Being housed with conspecifics from all age-sex classes not only enables individuals to learn from each other, but permits choice of preferred social partners. In situations where, for some reason, chimpanzees are kept in pairs or trios, it is vital that the individuals are chosen carefully. They will likely (be forced to) spend disproportionately large amounts of time with only one or two other conspecifics. It need not be that the chimpanzees are wholly similar in terms of their personality [22] or behavior, because matching a mother-reared chimpanzee with a hand-reared one could facilitate a bond due to the former being more likely to take more responsibility to solicit grooming. That mother-reared chimpanzees have the social competence needed to approach others and solicit grooming is an important finding. Arguably, most animal mothers would wish their offspring to be competent and confident in life and, indeed, I have shown here that hand-reared individuals likely lack this confidence as they do not take the responsibility to ask for grooming from their conspecifics. It is akin to the shy child sitting on the friendship bench waiting to be approached. On the other hand, both mother-reared and hand-reared chimpanzees perform agonistic displays more frequently when housed in a smaller group (compared to large), and so attention needs to be paid to the wider surroundings of chimpanzees housed in pairs or trios, as displaying due to the presence of nearby but out-of-reach conspecifics could be mitigated.

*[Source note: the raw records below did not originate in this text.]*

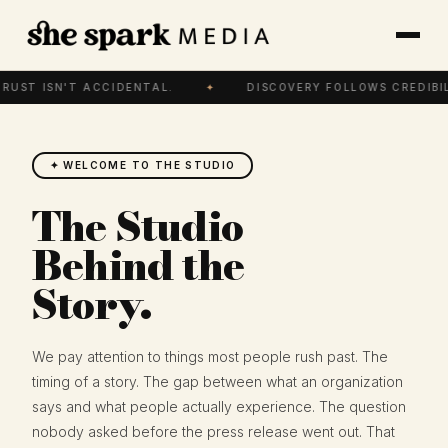
RUST ISN'T ACCIDENTAL.
✦
DISCOVERY FOLLOWS CREDIBIL
✦ WELCOME TO THE STUDIO
The Studio
Behind the
Story.
We pay attention to things most people rush past. The
timing of a story. The gap between what an organization
says and what people actually experience. The question
nobody asked before the press release went out. That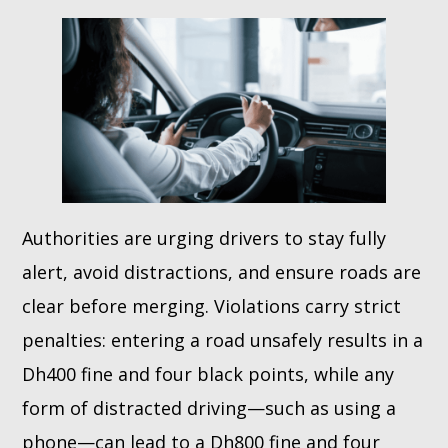
Authorities are urging drivers to stay fully
alert, avoid distractions, and ensure roads are
clear before merging. Violations carry strict
penalties: entering a road unsafely results in a
Dh400 fine and four black points, while any
form of distracted driving—such as using a
phone—can lead to a Dh800 fine and four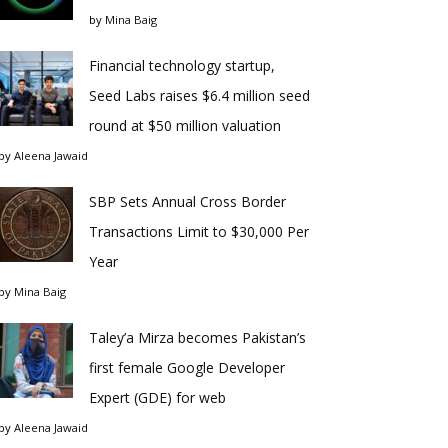
by
Mina Baig
Financial technology startup,
Seed Labs raises $6.4 million seed
round at $50 million valuation
by
Aleena Jawaid
SBP Sets Annual Cross Border
Transactions Limit to $30,000 Per
Year
by
Mina Baig
Taley’a Mirza becomes Pakistan’s
first female Google Developer
Expert (GDE) for web
by
Aleena Jawaid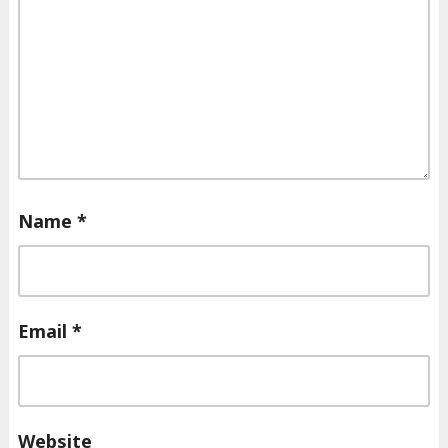
Name
*
Email
*
Website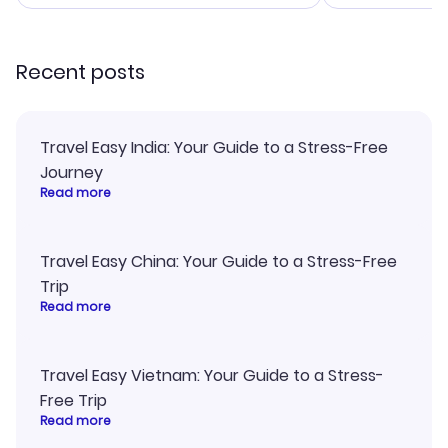
smoothly. Would highly
and I loved 
recommend!
my itinerary o
Recent posts
Travel Easy India: Your Guide to a Stress-Free
Journey
Read more
Travel Easy China: Your Guide to a Stress-Free
Trip
Read more
Travel Easy Vietnam: Your Guide to a Stress-
Free Trip
Read more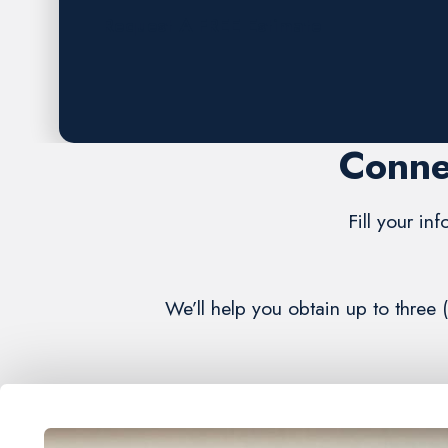
Request A FREE Estimate
Conne
Fill your in
We’ll help you obtain up to three 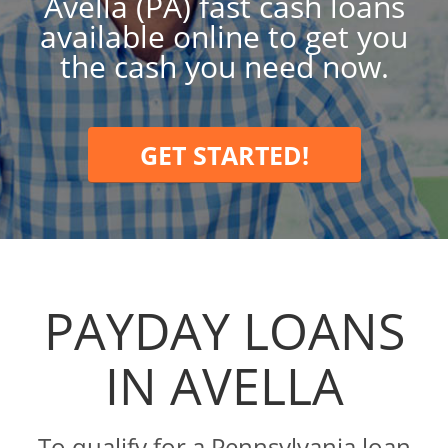
Avella (PA) fast cash loans
available online to get you
the cash you need now.
GET STARTED!
PAYDAY LOANS
IN AVELLA
To qualify for a Pennsylvania loan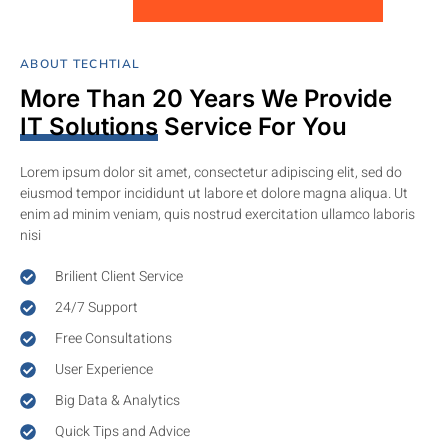
ABOUT TECHTIAL
More Than 20 Years We Provide
IT Solutions
Service For You
Lorem ipsum dolor sit amet, consectetur adipiscing elit, sed do
eiusmod tempor incididunt ut labore et dolore magna aliqua. Ut
enim ad minim veniam, quis nostrud exercitation ullamco laboris
nisi
Brilient Client Service
24/7 Support
Free Consultations
User Experience
Big Data & Analytics
Quick Tips and Advice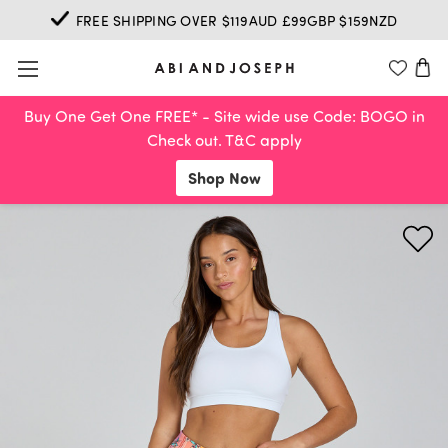
FREE SHIPPING OVER $119AUD £99GBP $159NZD
Buy One Get One FREE* - Site wide use Code: BOGO in
Check out. T&C apply
Shop Now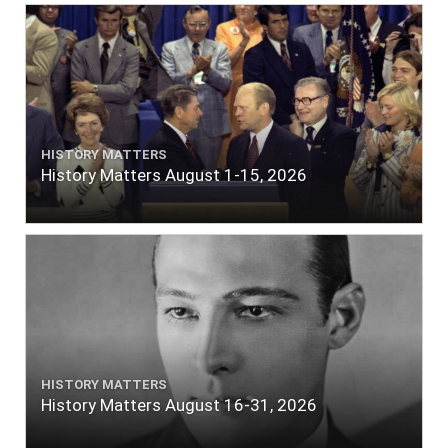
HISTORY MATTERS
History Matters August 1-15, 2026
HISTORY MATTERS
History Matters August 16-31, 2026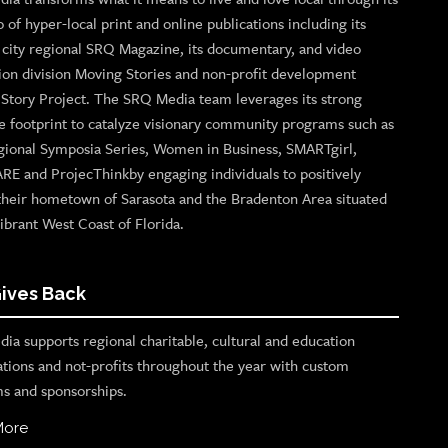
o of hyper-local print and online publications including its
p city regional SRQ Magazine, its documentary, and video
ion division Moving Stories and non-profit development
n Story Project. The SRQ Media team leverages its strong
e footprint to catalyze visionary community programs such as
gional Symposia Series, Women in Business, SMARTgirl,
ARE and ProjecThinkby engaging individuals to positively
their hometown of Sarasota and the Bradenton Area situated
ibrant West Coast of Florida.
ives Back
ia supports regional charitable, cultural and education
ations and not-profits throughout the year with custom
s and sponsorships.
More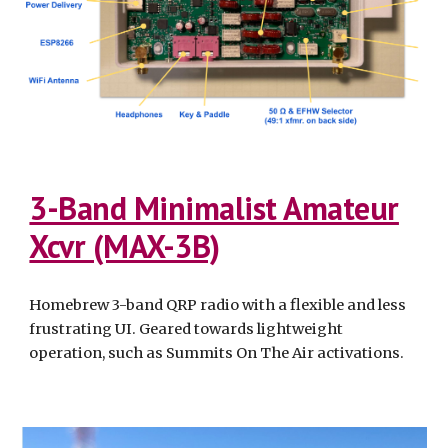
3-Band Minimalist Amateur
Xcvr (MAX-3B)
Homebrew 3-band QRP radio with a flexible and less
frustrating UI. Geared towards lightweight
operation, such as Summits On The Air activations.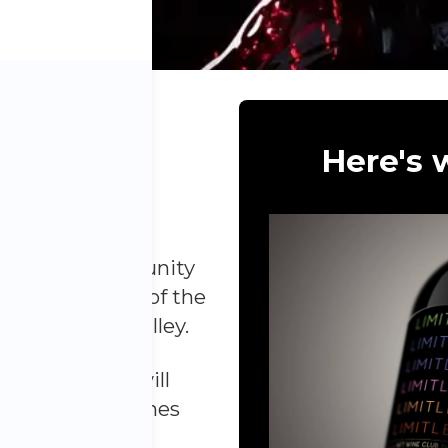
S WINE
Here's w
NTHLY
a unique opportunity
d collect some of the
om the Napa Valley.
ne Club, you will
and-selected wines
gious vineyards.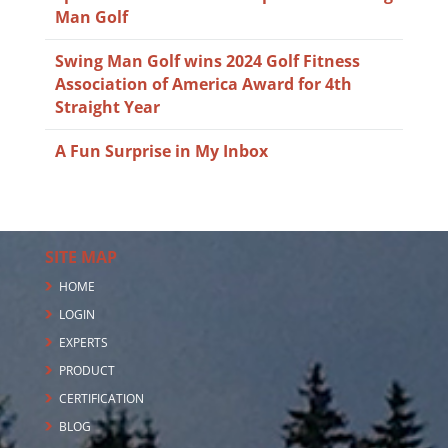
Man Golf
Swing Man Golf wins 2024 Golf Fitness
Association of America Award for 4th
Straight Year
A Fun Surprise in My Inbox
SITE MAP
HOME
LOGIN
EXPERTS
PRODUCT
CERTIFICATION
BLOG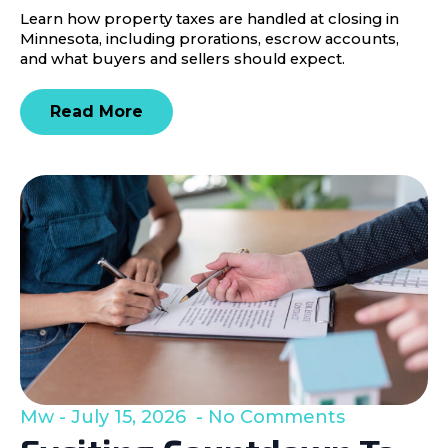
Learn how property taxes are handled at closing in
Minnesota, including prorations, escrow accounts,
and what buyers and sellers should expect.
Read More
Mw
July 15, 2026
No Comments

This supports other calls for zoos to consider issues such as allowing sufficient physical space per individual to mitigate potential aggression [10].

5. Conclusions

In conclusion, these findings support the importance of early life experiences and current social context in shaping social competence [23,24]. Chimpanzees reared by their mothers have the social competence needed to take responsibility for approaching others to be groomed. When they live in groups of at least seven, as opposed to in pairs or trios, they have lower median association times and fewer partners with whom they spend a disproportionate amount of time, instead dispersing their affiliative interactions among group members. They spend less time alone, perform fewer agonistic displays and engage in both more play and more grooming. These findings affirm the intuitive belief that, certainly in a species such as the chimpanzee, the optimum captive environment should be based on large social groupings of individuals from all age and sex classes.